Sobre a obra “Ressuscito na cidade suicida”, de Alex Sampaio, por Marciléia Ribeiro

Viver a cidade

Escrevo demorado. Pensar demais antes de escrever é como jogar o tempero para cozinhar o prato no outro dia. É deixar o martelo da consciência batendo até a nobilitante ideia sair. Apesar de ter nascido e de ter vivido toda a minha trajetória, até hoje, em Teresina, digo que AGORA – sim, agora – é que estou aprendendo a me reinserir neste espaço tão enigmático e cheio de boas e de algumas más surpresas. Dessa maneira, escrever sobre qualquer coisa que fale sobre Teresina faz como que o martelo acelere e deixe latejando a consciência, mesmo que eu tenha deixado o prato marinar por dias.

E, com o prato ainda no forno, eu quero escrever sobre a obra de Alex Sampaio, “Ressuscito na cidade suicida”, em sua segunda edição. Martelinho batendo para a minha escrita sobre um texto que me tocou de uma forma surpreendente, pois foi uma leitura que me movimentou e me permitiu pensar Teresina de outras formas, me permitiu espaço para me reinserir ainda mais. Importante ressaltar como a literatura tem, além de todas as suas funções, esse poder mágico de nos fazer sentir na pele sensações desconhecidas. A obra de Alex Sampaio me garantiu isso: a reinserção em lugares pelos quais eu transito todos os dias. Como abordou Maria Sueli em sua belíssima apresentação sobre a obra, é uma “fusão entre natureza e pessoa, corpo e mente, vida e morte”. É uma catarse completa, viva.

“(…) Demolidos os andares do prédio… sem forças até pra deixar esta mensagem escrevo por meio de outra linguagem… porque há uma morte que vem de dentro de mim.” (De dentro de mim – p. 26)

Se Clarice Lispector escreveu por meio de uma linguagem denominada por ela de “eu mesma”, Alex Sampaio escreve também através de outra linguagem, a linguagem da ressurreição. Uma linguagem ensolarada, de ocupação – uma linguagem sobre apropriação daquilo que somos e daquilo que a cidade é.
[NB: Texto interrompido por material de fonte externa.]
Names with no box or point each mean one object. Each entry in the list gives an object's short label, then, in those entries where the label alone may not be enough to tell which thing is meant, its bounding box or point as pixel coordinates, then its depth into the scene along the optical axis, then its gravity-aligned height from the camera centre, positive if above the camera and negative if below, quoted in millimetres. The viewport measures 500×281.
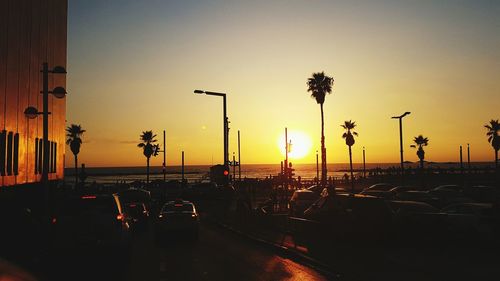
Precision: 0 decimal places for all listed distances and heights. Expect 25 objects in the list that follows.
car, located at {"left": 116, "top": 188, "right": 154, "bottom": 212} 28308 -1648
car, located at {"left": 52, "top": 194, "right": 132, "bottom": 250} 12016 -1360
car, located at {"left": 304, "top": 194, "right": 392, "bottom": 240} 16656 -1842
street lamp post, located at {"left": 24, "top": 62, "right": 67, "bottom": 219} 15812 +2110
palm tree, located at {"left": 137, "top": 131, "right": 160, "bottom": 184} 74750 +3873
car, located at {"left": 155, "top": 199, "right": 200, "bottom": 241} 19156 -2217
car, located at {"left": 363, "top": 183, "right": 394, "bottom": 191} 43875 -2008
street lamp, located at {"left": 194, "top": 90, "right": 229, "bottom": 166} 29094 +3159
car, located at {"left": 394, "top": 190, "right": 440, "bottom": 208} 25781 -1823
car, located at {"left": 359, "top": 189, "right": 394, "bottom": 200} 30105 -1824
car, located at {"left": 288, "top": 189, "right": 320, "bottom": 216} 24922 -1846
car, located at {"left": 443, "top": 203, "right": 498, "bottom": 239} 16000 -1972
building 25328 +5719
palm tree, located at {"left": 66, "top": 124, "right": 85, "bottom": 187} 74312 +5660
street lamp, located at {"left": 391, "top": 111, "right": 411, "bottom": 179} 39209 +2809
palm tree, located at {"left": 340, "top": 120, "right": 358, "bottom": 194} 75875 +5091
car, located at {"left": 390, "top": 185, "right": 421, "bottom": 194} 35362 -1808
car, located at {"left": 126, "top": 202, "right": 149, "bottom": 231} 22688 -2225
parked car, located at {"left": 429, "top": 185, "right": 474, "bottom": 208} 25266 -1961
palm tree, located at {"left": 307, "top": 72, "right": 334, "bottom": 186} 56250 +9425
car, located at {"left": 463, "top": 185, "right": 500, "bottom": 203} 29944 -2036
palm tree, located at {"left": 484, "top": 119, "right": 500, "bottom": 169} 75000 +4882
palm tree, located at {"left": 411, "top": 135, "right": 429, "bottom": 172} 91000 +4698
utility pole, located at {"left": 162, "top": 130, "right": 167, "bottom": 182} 58519 +2292
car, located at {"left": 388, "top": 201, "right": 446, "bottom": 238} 17000 -2155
Sempre busquei ter um olhar atento para Teresina, mas só agora compreendi esse sentimento de pertencimento. Aos poucos, devagar – ainda com areia nos olhos – vou olhando a nossa cidade com o corpo e olhando-a como um corpo. Não há como transitar pela Avenida Frei Serafim sem sentir o espírito do “animal urbano” que todos nós somos, mas que só o sabemos ao despertar do sentimento de pertencer ao lugar que se constrói em nós e em que estamos: “suicídio é o abandono da cidade”, por isso os “mendigos” são os donos do mundo, pois eles precisaram aprender a confiar no chão áspero e duro onde dormem.

Morrer vai acontecendo aos poucos quando nos deixamos escapar dos cantos que somos. É sobre ser e estar. Pertencer é também sobre amar e sobre enxergar o que é construído na nossa cidade, a cidade que cresce dentro e fora de nós.
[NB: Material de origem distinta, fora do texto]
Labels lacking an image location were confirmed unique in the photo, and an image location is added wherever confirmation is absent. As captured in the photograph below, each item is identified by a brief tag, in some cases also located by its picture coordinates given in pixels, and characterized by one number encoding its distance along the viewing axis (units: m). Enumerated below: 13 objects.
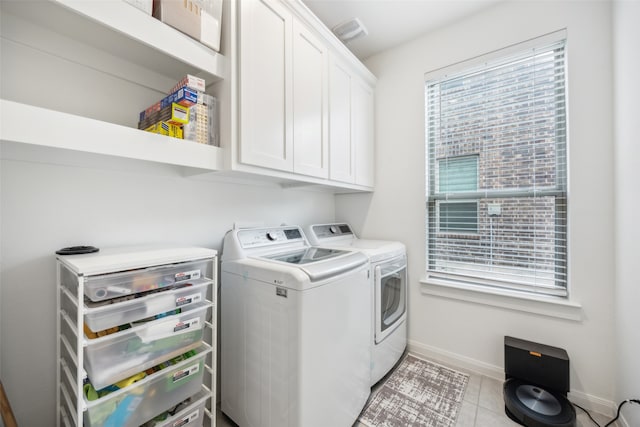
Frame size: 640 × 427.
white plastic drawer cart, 0.88
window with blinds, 1.71
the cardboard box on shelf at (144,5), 0.96
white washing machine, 1.13
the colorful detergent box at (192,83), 1.11
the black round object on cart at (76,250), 1.03
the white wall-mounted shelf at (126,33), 0.90
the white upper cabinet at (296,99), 1.30
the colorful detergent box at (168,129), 1.12
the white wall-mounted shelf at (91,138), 0.76
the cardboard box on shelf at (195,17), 1.06
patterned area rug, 1.50
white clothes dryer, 1.71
“(…) Refiro-me à cidade que aborta os seus empreendedores, que não lhes dá espaço, que aborta os que desejam produzir (conhecimento, tecnologia, arte). Refiro-me à admiração dos teresinenses por muito do que vem de fora e à indiferença por quase tudo o que é produzido aqui…” (Ressuscito na cidade suicida – p. 22)

“(…) a cidade sou eu”. Por maior que seja a pressa, viver a cidade é viver a si mesmo, é encontrar um ponto de redenção e atravessar as pontes. É viver o rio límpido e a água que é viva – como batismo -, quente, fervorosa. Viver a cidade é andar pelas ruas, fotografar os encontros e vencer os perigos. Viver a cidade é descobrir, buscar, compartilhar, ensinar, aprender e comer com os olhos e com o coração os frutos que dela provêm. A cidade também é árvore, pé de caju, de manga e de mamão. É a cidade de artesãos, de poetas, de cidadãos. Viver a cidade é desembrulhar a alma e caminhar para sentir o chão dizer que é por meio da terra que somos corpo e sentimento, elevados pela luz radiante desse sol tão quente.

Todo mundo estuda a ponte / ninguém estuda o rio” (Todo mundo estuda a ponte – p. 37)

Fica o convite para uma leitura de reencontro. As minhas impressões sobre a leitura da obra é apenas uma pequena degustação perto da pluralidade, da beleza e do sabor intenso do texto de Alex. Teresina é uma cidade dividida, e isso nos mostra, como sombra ao meio dia, a não unificação do que somos com o espaço onde estamos. Viver a cidade é ressuscitar todo dia. Obrigada, Alex Sampaio, o prato está servido.